Le résultat est d’une extrême élégance, chargé d’une envoûtante énergie et incontestablement futuriste. Ce dernier aspect est renforcé par la présence de deux sculptures lumineuses du jeune artiste belge Frédéric Platéus (Sans titre), largement inspiré par l’art du graffiti et le hip hop, à l’instar de l’artiste vedette lui-même.

Mais la particularité des œuvres de Jean-Luc Moerman réside dans l’étonnante alchimie entre les technologies propres au XXIe siècle et quelque chose d’ancestral, occulté et oublié en Occident. Le nom de l’exposition est, sur ce point, révélateur. Par opposition à la magie noire, malsaine et destructrice, « Magie blanche » renvoie à une science bienfaitrice reposant sur les principes secrets de la nature, tendant à guérir et enrichir l’individu.

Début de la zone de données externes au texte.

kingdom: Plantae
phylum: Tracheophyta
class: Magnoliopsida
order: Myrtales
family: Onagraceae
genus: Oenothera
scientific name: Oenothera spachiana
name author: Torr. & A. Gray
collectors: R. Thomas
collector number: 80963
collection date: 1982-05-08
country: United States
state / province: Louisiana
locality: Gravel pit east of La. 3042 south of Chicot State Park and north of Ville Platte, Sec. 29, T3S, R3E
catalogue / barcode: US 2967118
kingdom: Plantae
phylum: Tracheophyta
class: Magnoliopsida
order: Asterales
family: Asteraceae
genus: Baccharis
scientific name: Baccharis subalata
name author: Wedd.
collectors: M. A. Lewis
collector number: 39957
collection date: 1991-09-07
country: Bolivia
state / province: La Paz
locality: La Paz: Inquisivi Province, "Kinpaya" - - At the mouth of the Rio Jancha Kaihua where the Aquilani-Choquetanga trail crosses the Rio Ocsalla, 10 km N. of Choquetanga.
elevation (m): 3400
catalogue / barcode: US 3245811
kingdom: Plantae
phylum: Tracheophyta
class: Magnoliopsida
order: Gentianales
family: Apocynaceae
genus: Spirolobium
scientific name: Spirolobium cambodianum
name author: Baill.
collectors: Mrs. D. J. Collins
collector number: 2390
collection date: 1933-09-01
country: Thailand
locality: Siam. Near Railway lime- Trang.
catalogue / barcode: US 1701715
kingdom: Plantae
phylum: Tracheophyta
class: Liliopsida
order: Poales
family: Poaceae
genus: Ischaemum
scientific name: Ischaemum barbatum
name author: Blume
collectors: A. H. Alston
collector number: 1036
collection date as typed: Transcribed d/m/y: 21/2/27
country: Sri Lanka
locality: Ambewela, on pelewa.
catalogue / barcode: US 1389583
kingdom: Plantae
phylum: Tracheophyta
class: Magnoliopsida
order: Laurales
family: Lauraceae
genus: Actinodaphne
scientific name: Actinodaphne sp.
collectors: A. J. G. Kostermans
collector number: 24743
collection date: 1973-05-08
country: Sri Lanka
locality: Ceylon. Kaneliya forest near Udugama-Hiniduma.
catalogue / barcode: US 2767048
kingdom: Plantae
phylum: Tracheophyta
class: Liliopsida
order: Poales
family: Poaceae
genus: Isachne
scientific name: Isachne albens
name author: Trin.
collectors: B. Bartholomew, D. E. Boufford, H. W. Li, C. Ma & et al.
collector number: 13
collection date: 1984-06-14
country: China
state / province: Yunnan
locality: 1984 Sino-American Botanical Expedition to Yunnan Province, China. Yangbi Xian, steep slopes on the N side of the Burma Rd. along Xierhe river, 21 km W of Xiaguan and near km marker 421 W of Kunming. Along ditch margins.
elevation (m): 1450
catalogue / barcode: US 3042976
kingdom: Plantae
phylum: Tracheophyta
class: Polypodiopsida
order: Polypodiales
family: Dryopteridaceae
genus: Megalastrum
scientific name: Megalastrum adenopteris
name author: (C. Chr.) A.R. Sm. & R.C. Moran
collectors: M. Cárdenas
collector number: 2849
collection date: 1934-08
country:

Dès lors, on comprend mieux pourquoi les organismes mutants revêtent des allures de tatouages tribaux. S’apparentant au sorcier, au guérisseur, Jean-Luc Moerman appose systématiquement des signes censés protéger en invoquant les esprits selon des coutumes lointaines.
Le mariage du futur et du passé est particulièrement frappant dans la série des mannequins. Ces femmes, retouchées sur ordinateur, ont perdu leur réalité pour devenir des produits post-human. Tatouer leur corps à l’encre de chine revient à joindre deux extrêmes. Ce même dessein est à l’origine des organismes qui foisonnent sur le papier, les toiles, les panneaux et les murs. Toujours dans le même but : communiquer une énergie positive aux visiteurs. Le travail de Jean-Luc Moerman n’est donc pas purement esthétique, il est également fonctionnel.

Jean-Luc Moerman :
— Sans titre. Acrylique sur toile. Diam. : 120 cm.
— Sans titre (aluminium). Série de 5, aluminium, acrylique, miroir, plexi. 150 x 150 cm.
— Sans titre (femmes tatouées). Série de 14, encre de chine sur magazine. Dimensions variables.
— Sans titre. Ensemble de dessins, techniques mixtes. Dimensions variables.
— Sans titre. Série de 2, techniques mixtes. 305 150 cm.
— Sans titre (miroir). Miroir en plexi sculpté. Dimensions variables.

Frédéric Plateus, Sans titre. Série de 2, sculpture lumineuse, techniques mixtes. Dimensions variables.